------ EXTRAIT DU DOCUMENT ------

Haut-Doubs. Les Bréseux. Jean-Baptiste Monnet président de Montbéliarde Association

1283
Jean-Baptiste Monnet, agriculteur aux Bréseux, est un fervent défenseur de la vache Montbéliarde.

Agriculteur installé aux Bréseux depuis 2003, Jean-Baptiste Monnet dirige avec son frère Alexandre une exploitation d’élevage de vaches laitières produisant du lait pour l’AOC Comté. Fort d’un solide parcours associatif, il vient d’accéder à la tête du parlement national de la race Montbéliarde.

Devenu il y a 10 ans administrateur du syndicat des éleveurs Montbéliards du Doubs, il a accédé en ensuite à la présidence de cette structure, proposant aussitôt avec son équipe d’accueillir le concours national de la race à Montbéliard. « Ça n’avait pas été fait depuis 30 ans dans le département » souligne-t-il. Le Vache de Salon était né, rassemblant en novembre 2019 autour du syndicat de la Montbéliarde, les jeunes agriculteurs et les jeunes éleveurs du Doubs, Terre d’élevage et l’association du cheval de trait comtois. Une véritable fête de l’agriculture et au-delà même, une formidable vitrine pour le terroir. « Pour les organisateurs comme pour les visiteurs et les partenaires, ce rendez-vous a été une vraie réussite collective ». Aux manettes de l’événement, Jean-Baptiste Monnet a montré sa capacité à fédérer, ce qui lui a valu il y a quelques semaines d’être sollicité pour prendre la présidence de Montbéliarde Association, dont il est administrateur depuis 2017 : « C’est le parlement national de la race. Il rassemble 11 270 élevages dans tout le pays ». Un engagement fort pour l’agriculteur du Haut-Doubs : « C’est prenant mais c’est vraiment passionnant…tout en gardant toujours à l’esprit que j’ai mon métier à assurer ici ».

------ JEU DE DONNÉES ------

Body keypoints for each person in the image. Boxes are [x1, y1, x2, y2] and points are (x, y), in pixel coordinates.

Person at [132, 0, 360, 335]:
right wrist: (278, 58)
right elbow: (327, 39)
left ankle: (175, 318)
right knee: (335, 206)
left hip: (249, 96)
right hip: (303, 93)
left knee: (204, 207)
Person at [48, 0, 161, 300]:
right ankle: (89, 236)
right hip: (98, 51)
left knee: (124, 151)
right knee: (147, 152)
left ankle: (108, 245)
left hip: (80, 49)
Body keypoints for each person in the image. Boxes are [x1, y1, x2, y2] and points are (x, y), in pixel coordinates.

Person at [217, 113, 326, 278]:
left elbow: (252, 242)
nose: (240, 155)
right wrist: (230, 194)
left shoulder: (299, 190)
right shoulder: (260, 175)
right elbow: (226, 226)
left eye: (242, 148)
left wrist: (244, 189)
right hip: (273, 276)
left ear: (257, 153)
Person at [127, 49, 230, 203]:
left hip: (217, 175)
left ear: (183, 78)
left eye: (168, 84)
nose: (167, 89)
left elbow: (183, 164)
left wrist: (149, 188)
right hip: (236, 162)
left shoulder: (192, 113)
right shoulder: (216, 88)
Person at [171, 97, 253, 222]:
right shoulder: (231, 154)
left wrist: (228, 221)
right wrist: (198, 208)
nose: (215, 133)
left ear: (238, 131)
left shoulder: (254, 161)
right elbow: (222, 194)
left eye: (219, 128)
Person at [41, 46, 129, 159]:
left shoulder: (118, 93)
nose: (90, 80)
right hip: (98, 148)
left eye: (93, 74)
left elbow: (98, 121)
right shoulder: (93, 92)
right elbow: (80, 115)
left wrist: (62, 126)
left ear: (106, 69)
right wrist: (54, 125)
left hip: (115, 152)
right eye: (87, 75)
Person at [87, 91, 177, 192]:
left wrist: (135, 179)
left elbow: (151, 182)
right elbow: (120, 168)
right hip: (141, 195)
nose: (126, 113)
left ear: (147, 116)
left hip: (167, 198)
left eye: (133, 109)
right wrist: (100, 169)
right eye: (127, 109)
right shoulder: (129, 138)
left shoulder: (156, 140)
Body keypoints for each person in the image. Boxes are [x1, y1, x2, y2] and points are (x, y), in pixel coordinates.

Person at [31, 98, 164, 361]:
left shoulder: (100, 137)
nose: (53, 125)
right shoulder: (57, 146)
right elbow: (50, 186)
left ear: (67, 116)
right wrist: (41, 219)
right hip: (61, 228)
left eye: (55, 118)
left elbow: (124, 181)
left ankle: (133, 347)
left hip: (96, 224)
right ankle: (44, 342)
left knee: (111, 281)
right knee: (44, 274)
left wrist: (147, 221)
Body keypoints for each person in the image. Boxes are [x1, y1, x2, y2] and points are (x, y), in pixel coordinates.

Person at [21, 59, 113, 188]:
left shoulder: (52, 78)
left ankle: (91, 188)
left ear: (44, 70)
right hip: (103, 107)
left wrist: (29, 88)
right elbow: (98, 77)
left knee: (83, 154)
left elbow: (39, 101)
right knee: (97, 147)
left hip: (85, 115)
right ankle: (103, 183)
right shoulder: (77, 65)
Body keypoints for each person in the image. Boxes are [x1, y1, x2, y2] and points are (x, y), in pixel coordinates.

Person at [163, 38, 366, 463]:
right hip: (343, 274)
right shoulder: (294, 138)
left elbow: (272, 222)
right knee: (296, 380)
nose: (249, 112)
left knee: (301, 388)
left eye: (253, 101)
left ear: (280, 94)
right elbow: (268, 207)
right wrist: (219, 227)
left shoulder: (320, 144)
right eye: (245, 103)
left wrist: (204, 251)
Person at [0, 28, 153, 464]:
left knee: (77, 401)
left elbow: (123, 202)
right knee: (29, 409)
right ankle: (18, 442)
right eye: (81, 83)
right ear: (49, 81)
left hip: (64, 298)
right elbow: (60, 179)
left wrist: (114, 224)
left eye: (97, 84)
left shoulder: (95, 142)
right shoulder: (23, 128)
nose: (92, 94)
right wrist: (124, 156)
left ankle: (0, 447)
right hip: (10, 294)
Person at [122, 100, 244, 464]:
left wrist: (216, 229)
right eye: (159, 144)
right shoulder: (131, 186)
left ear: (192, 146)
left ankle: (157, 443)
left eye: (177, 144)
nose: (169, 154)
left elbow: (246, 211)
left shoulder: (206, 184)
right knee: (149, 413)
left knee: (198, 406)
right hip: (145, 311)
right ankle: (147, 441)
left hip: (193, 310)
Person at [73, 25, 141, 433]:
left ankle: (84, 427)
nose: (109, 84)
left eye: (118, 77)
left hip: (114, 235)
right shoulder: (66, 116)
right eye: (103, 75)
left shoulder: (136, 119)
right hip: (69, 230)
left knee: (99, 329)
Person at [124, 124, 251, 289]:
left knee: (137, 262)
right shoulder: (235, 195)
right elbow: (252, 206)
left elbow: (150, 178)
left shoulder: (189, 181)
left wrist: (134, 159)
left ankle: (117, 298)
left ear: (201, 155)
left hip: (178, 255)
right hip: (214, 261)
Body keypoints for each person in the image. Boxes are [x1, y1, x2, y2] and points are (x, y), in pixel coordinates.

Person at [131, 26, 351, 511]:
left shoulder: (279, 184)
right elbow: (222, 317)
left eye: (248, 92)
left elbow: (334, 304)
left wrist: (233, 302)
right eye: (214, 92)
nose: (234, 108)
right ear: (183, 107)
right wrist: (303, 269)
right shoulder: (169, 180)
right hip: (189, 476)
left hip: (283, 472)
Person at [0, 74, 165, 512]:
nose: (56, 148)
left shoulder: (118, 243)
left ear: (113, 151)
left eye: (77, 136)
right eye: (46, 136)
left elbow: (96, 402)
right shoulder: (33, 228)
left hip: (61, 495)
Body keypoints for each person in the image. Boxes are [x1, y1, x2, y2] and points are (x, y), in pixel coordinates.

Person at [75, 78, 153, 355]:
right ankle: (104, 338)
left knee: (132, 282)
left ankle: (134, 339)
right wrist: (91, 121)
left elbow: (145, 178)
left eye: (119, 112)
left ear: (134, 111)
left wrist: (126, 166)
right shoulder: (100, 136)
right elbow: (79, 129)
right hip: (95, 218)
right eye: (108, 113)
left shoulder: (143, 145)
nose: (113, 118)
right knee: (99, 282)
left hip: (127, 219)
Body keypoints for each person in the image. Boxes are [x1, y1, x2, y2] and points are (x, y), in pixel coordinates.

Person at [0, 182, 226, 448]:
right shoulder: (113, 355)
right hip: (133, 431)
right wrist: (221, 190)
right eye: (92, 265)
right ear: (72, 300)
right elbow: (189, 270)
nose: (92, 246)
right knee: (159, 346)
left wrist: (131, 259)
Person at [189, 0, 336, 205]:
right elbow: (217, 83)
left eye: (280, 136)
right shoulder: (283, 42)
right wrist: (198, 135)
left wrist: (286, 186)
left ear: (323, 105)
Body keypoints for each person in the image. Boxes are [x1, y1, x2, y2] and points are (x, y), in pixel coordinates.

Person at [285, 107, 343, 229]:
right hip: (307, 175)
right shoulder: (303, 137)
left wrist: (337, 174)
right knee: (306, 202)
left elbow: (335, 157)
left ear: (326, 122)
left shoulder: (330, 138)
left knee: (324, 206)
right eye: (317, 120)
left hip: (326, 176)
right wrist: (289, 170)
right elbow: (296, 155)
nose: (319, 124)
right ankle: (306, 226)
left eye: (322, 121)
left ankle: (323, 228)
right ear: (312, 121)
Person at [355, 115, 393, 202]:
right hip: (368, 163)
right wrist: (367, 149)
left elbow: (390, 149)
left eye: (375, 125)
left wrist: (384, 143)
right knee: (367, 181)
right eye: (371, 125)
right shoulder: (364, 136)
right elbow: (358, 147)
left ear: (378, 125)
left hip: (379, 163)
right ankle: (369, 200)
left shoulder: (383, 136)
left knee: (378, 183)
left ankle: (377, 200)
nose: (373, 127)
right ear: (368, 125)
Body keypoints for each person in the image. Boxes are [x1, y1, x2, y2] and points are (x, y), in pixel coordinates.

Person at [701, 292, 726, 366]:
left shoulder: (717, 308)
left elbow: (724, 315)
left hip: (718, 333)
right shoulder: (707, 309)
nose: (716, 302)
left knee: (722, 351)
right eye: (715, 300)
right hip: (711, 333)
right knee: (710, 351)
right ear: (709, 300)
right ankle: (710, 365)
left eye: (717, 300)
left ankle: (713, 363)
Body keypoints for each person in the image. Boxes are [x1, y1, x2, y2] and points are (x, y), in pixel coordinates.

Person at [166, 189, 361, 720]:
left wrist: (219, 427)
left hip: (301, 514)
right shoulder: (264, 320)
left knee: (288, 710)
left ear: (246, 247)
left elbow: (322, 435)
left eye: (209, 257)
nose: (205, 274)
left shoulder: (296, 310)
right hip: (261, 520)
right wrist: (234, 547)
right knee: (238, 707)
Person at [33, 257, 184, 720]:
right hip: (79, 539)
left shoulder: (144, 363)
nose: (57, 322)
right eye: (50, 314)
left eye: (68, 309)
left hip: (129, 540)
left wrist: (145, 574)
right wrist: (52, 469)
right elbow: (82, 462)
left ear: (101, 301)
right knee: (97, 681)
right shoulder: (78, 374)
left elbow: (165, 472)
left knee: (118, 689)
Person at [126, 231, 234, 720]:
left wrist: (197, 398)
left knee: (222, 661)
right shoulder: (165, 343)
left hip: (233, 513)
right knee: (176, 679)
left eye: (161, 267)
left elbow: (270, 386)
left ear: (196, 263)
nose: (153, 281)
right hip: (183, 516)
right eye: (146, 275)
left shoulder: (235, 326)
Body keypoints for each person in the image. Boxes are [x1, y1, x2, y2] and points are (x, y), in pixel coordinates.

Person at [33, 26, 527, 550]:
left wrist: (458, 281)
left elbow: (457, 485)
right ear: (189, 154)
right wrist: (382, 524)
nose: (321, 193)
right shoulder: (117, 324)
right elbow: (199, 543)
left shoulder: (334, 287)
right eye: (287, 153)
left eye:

------

• OBJECTIF:
D'après l'extrait du document ci-dessus, combien d'élevages Montbéliarde Association rassemble-t-elle dans tout le pays ? Répondez en quelques mots, s'il vous plaît.

• RÉSULTAT:
11 270 élevages.